AUSGANGSTEXT
----------------
Zoller-Frischauf: Ich war mit dem Landeshauptmann hier eng abgestimmt und wir haben noch ein persönliches Gespräch geführt. Der Kandidat für meine Nachfolge stand fest und war informiert. Es waren also alle Fragen geklärt. Trotzdem ist das eine sehr persönliche Entscheidung, die ich selbstverständlich selbst verkündet habe.
Herr Landesrat Tilg, hat Sie das plötzliche Ende überrascht?
Tilg: Nach dem Rücktritt meiner langjährigen und sehr geschätzten Regierungskollegin Patrizia Zoller-Frischauf war der Moment für eine Regierungsumbildung grundsätzlich richtig und erfolgte auch abgestimmt und professionell. Es war zu jedem Zeitpunkt sichergestellt, dass die Regierung handlungsfähig bleibt.
Hat Ihr Rücktritt irgendetwas mit HG Pharma zu tun?
----------------
VORLIEGENDE DATEN

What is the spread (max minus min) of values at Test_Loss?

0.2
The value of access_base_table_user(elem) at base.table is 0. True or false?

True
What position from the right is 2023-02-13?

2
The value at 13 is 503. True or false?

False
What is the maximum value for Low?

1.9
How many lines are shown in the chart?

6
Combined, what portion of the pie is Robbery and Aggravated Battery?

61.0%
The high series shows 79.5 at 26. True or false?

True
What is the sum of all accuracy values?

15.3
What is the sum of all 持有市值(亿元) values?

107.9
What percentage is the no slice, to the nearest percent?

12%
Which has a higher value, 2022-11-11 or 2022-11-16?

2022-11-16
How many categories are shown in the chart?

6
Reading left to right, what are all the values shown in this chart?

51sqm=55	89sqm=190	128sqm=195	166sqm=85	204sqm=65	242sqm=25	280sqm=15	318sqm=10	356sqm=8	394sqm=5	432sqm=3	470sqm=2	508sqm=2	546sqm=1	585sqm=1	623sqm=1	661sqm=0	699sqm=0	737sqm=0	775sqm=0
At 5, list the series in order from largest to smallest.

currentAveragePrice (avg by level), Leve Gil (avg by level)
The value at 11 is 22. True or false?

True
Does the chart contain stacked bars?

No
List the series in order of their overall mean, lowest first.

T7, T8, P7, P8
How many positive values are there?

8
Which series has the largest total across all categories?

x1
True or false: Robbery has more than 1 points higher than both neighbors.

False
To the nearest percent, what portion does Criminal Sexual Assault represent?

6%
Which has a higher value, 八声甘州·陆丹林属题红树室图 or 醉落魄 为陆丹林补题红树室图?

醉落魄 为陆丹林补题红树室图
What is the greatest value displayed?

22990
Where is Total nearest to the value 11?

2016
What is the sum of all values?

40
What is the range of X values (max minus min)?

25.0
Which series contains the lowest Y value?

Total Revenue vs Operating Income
----------------
Geben Sie den Abschnitt des Ausgangstexts von „Zoller-Frischauf: Ich war“ bis „Regierung handlungsfähig bleibt.“ wortgetreu wieder.

LÖSUNG
Zoller-Frischauf: Ich war mit dem Landeshauptmann hier eng abgestimmt und wir haben noch ein persönliches Gespräch geführt. Der Kandidat für meine Nachfolge stand fest und war informiert. Es waren also alle Fragen geklärt. Trotzdem ist das eine sehr persönliche Entscheidung, die ich selbstverständlich selbst verkündet habe.
Herr Landesrat Tilg, hat Sie das plötzliche Ende überrascht?
Tilg: Nach dem Rücktritt meiner langjährigen und sehr geschätzten Regierungskollegin Patrizia Zoller-Frischauf war der Moment für eine Regierungsumbildung grundsätzlich richtig und erfolgte auch abgestimmt und professionell. Es war zu jedem Zeitpunkt sichergestellt, dass die Regierung handlungsfähig bleibt.